Exercise directions: Keep the pictures out of the copy and repeat the records exactly.

Records from a dataset
********************

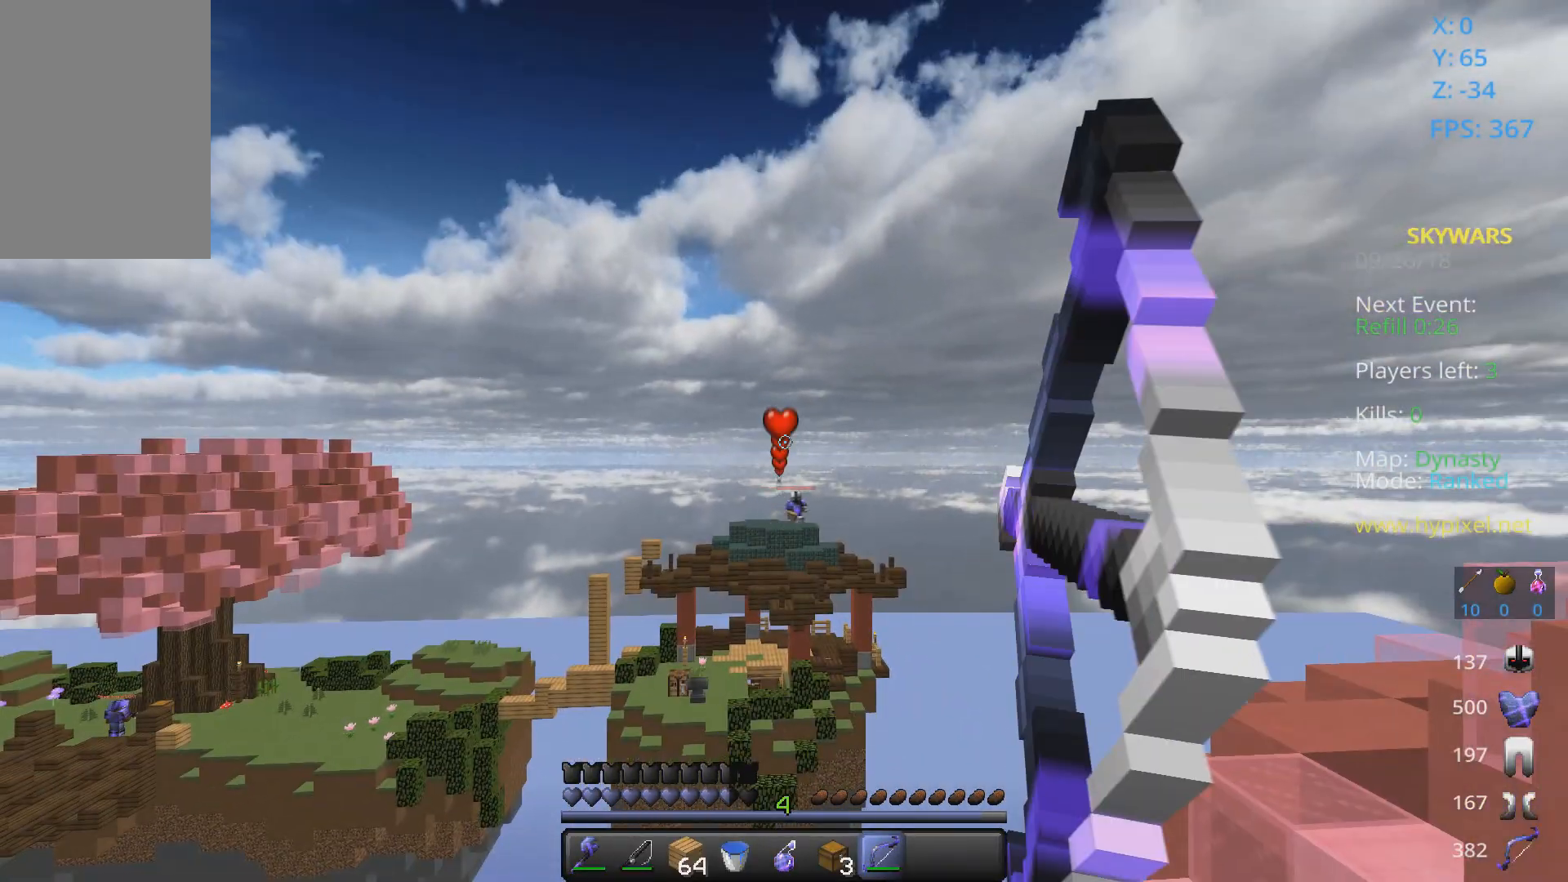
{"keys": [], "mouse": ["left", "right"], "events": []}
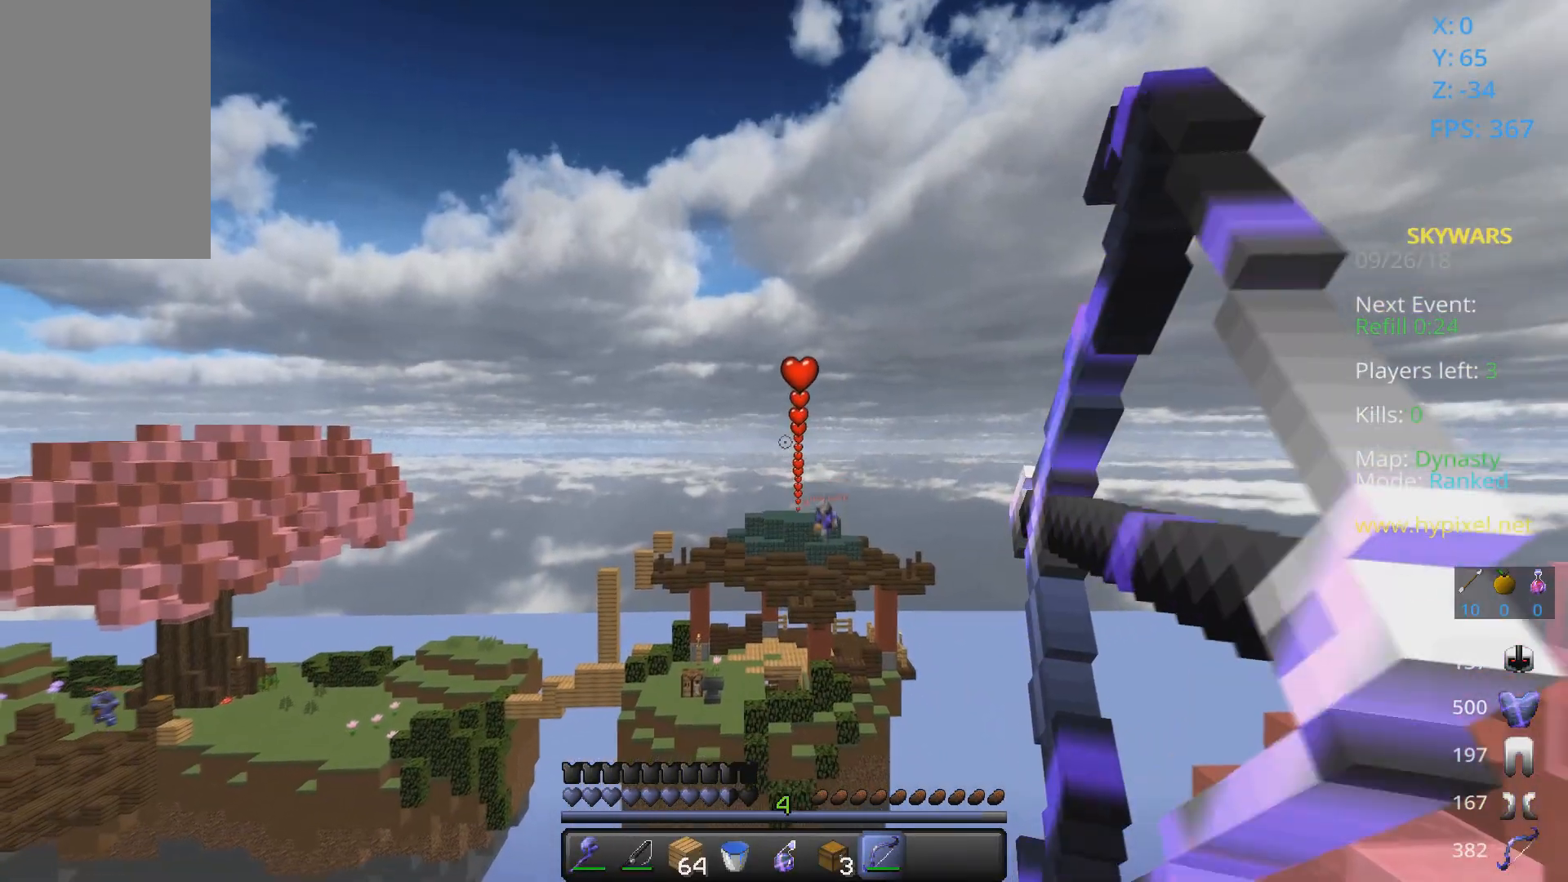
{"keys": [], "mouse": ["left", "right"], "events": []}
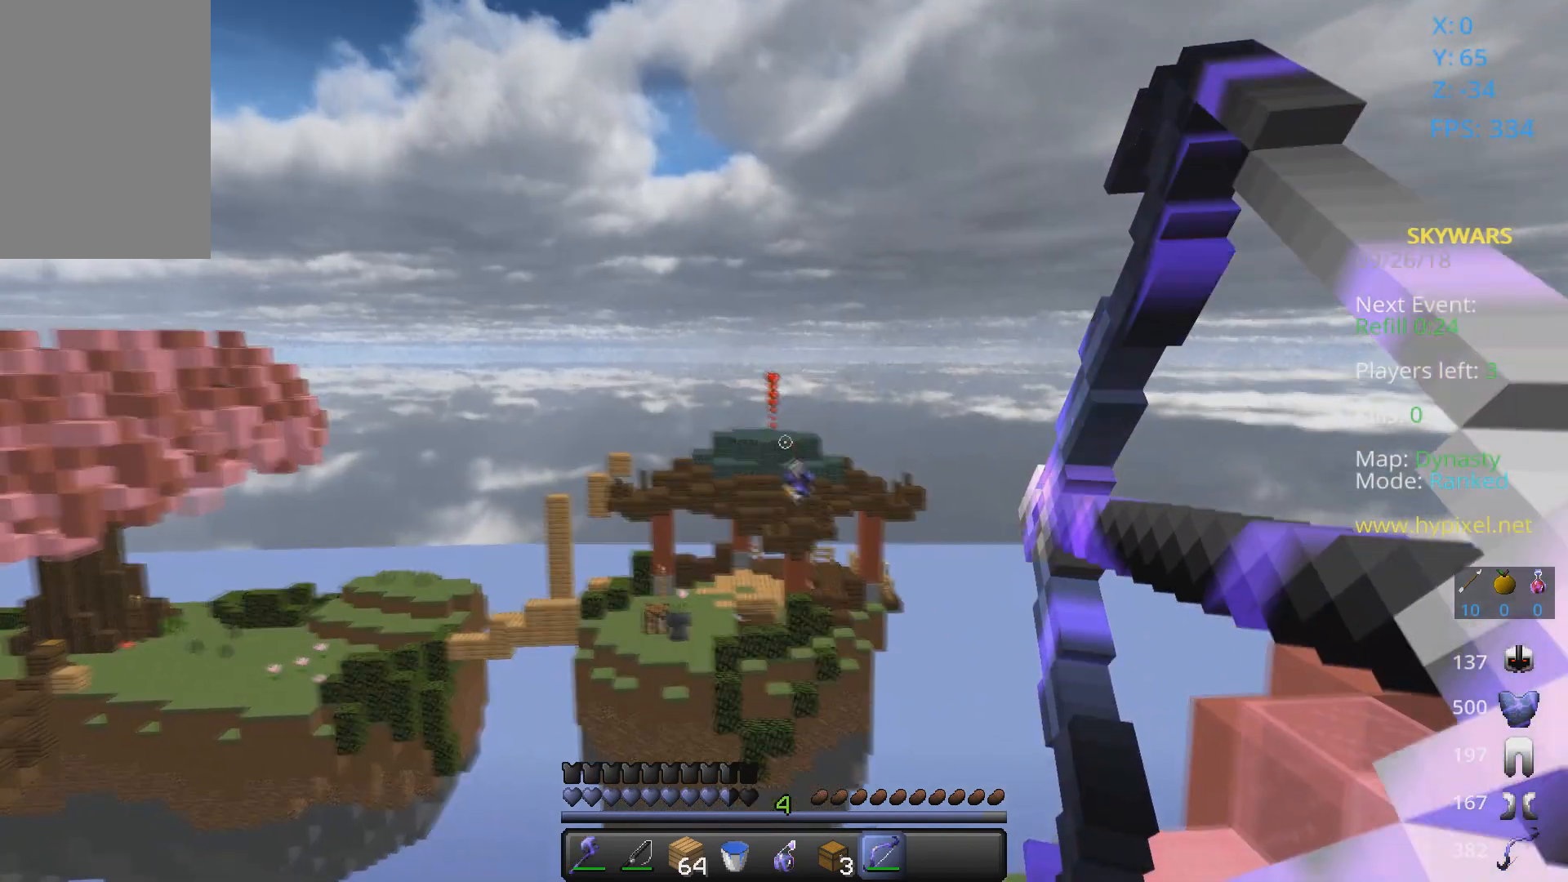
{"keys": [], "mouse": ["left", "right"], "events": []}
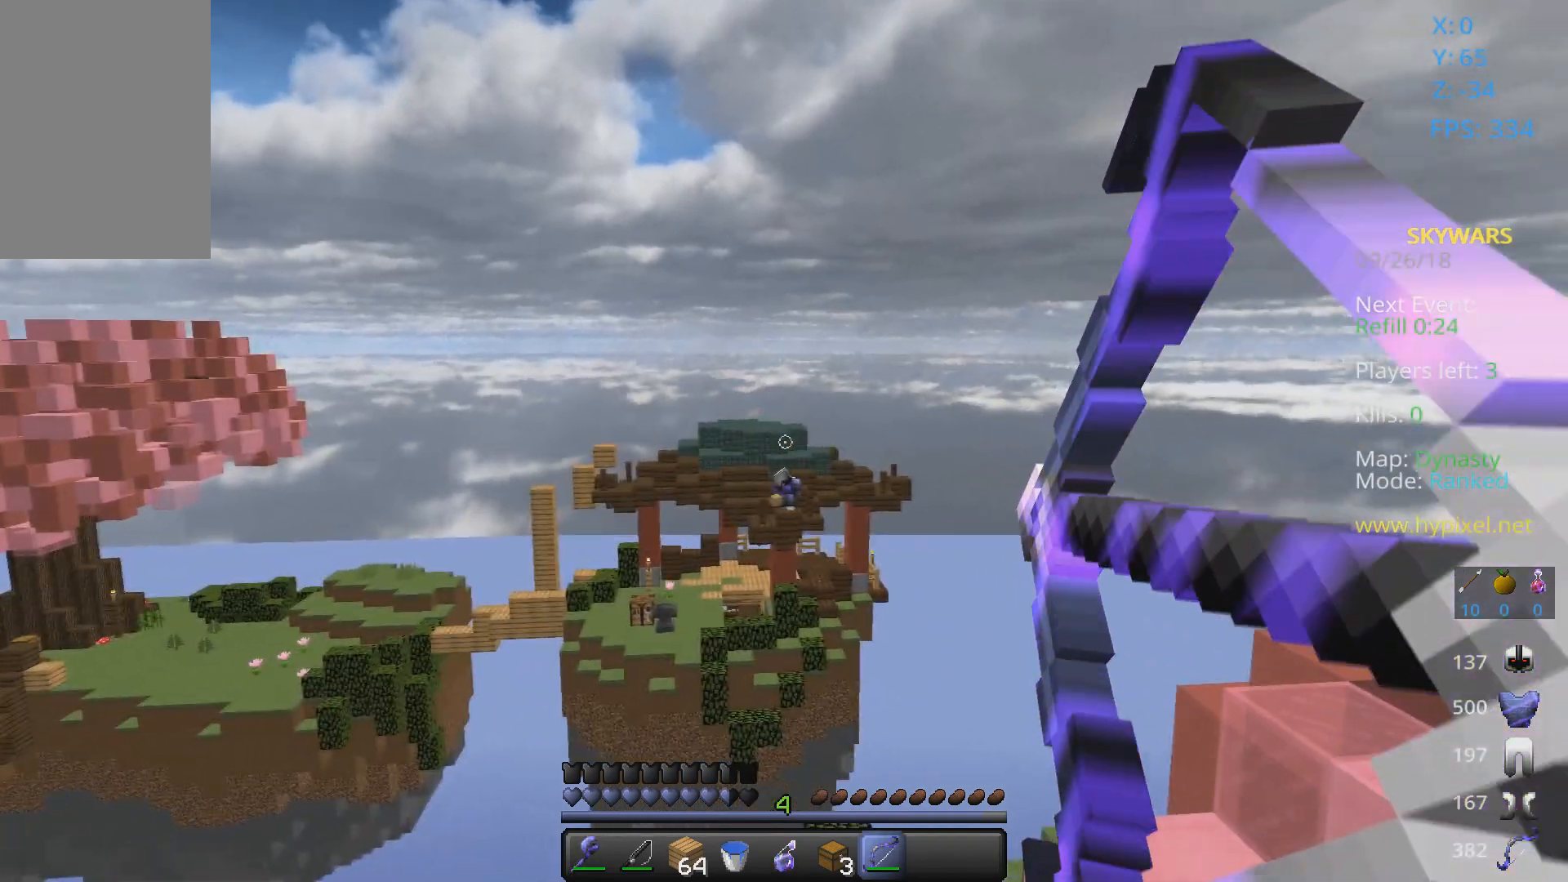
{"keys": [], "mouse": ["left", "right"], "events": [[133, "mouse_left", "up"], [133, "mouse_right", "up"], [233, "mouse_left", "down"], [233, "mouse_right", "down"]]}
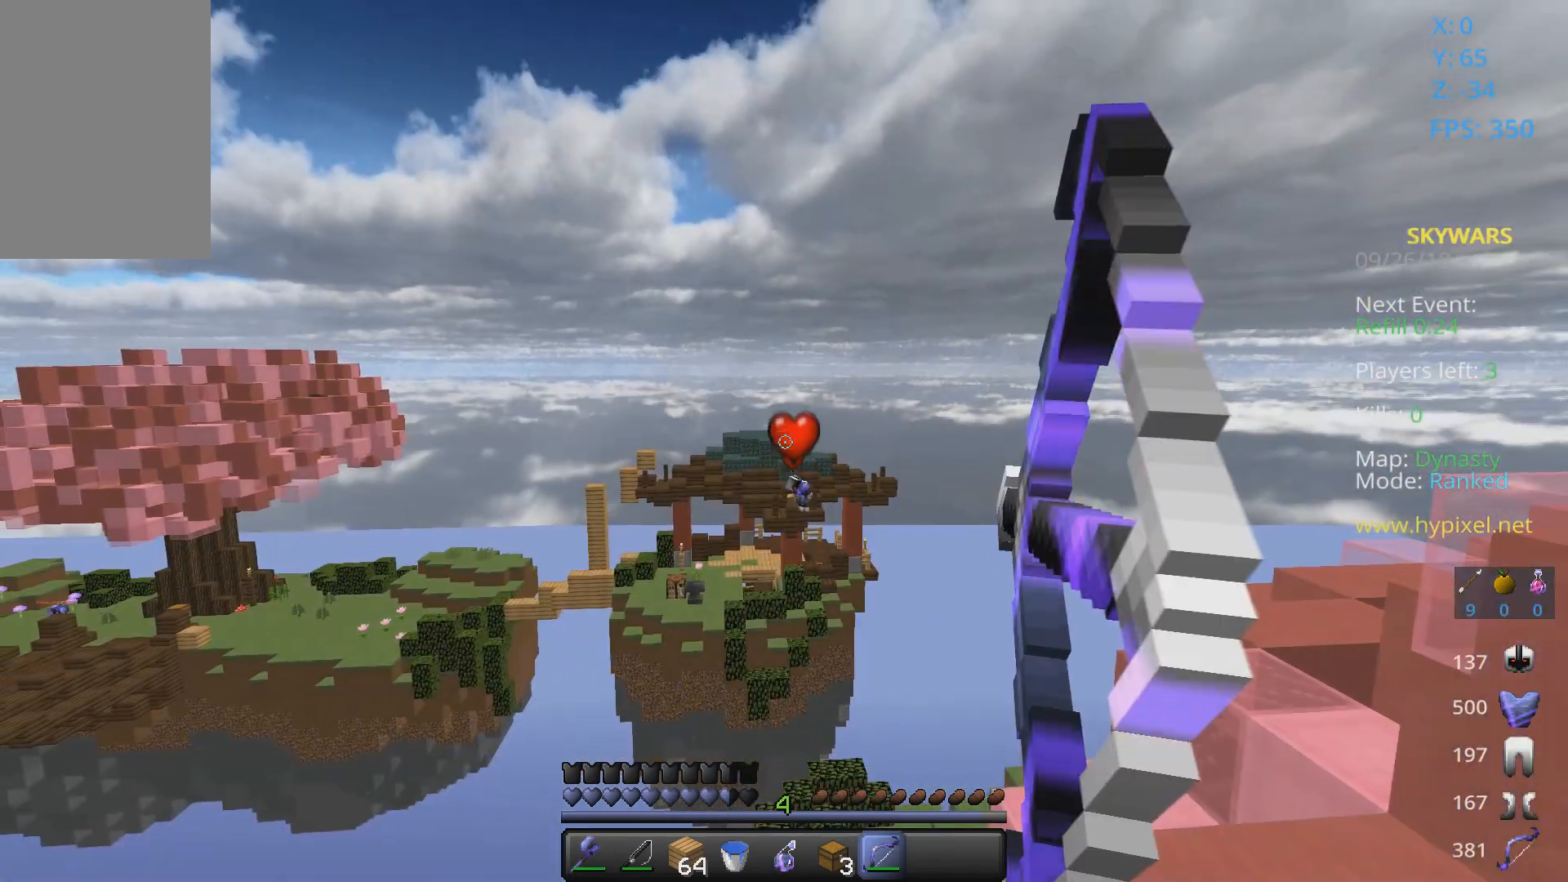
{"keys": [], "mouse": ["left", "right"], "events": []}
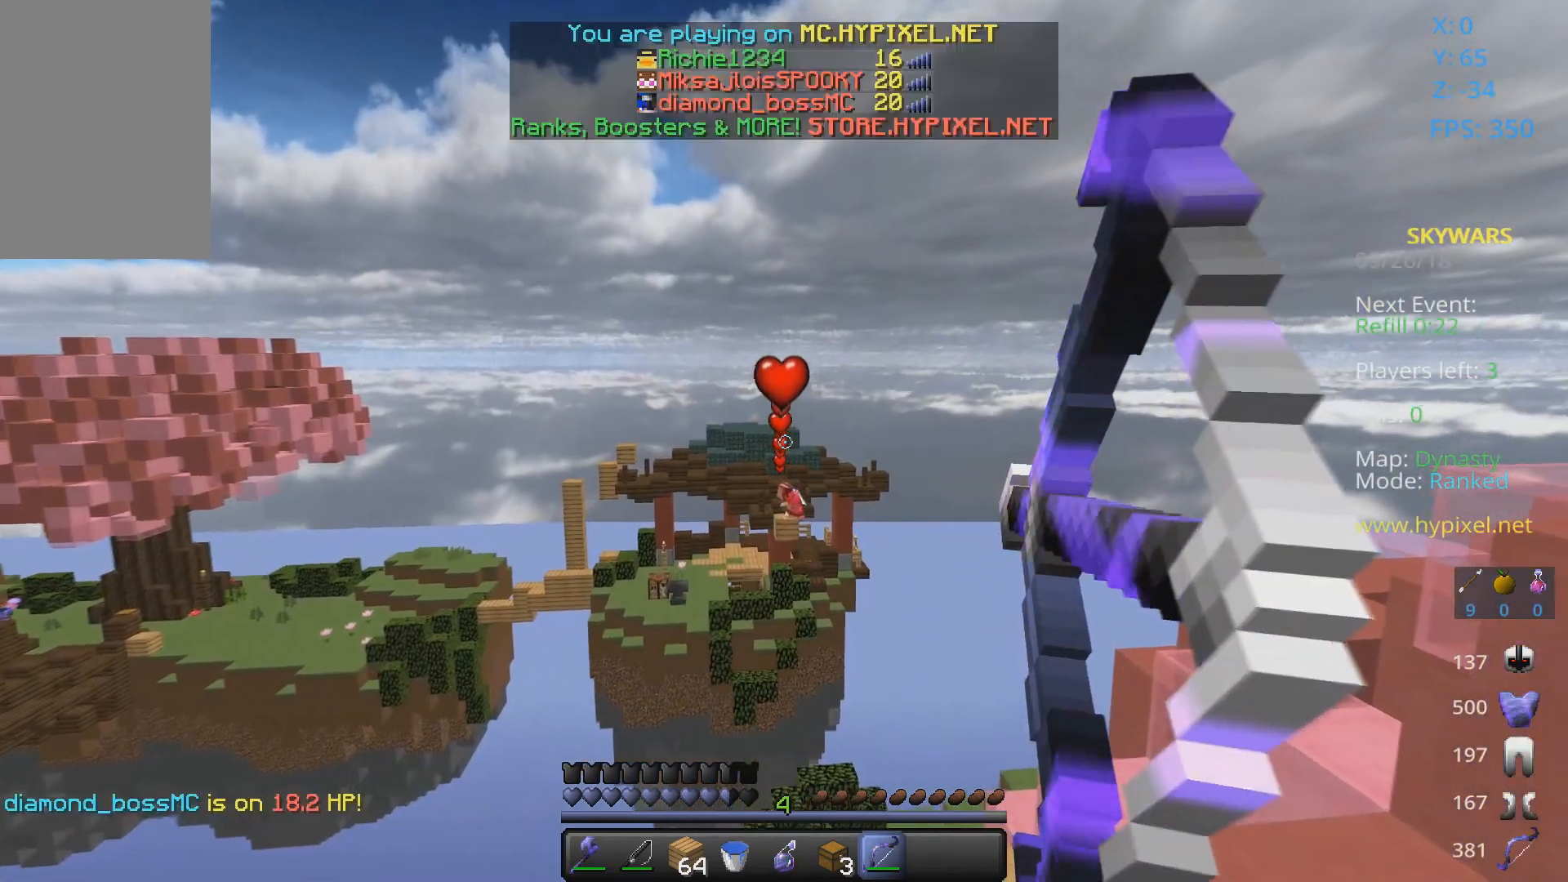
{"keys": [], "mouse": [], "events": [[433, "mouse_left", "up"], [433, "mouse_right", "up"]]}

********************

Output below:
{"keys": [], "mouse": ["left", "right"], "events": []}
{"keys": [], "mouse": ["left", "right"], "events": []}
{"keys": [], "mouse": ["left", "right"], "events": []}
{"keys": [], "mouse": ["left", "right"], "events": [[133, "mouse_left", "up"], [133, "mouse_right", "up"], [233, "mouse_left", "down"], [233, "mouse_right", "down"]]}
{"keys": [], "mouse": ["left", "right"], "events": []}
{"keys": [], "mouse": [], "events": [[433, "mouse_left", "up"], [433, "mouse_right", "up"]]}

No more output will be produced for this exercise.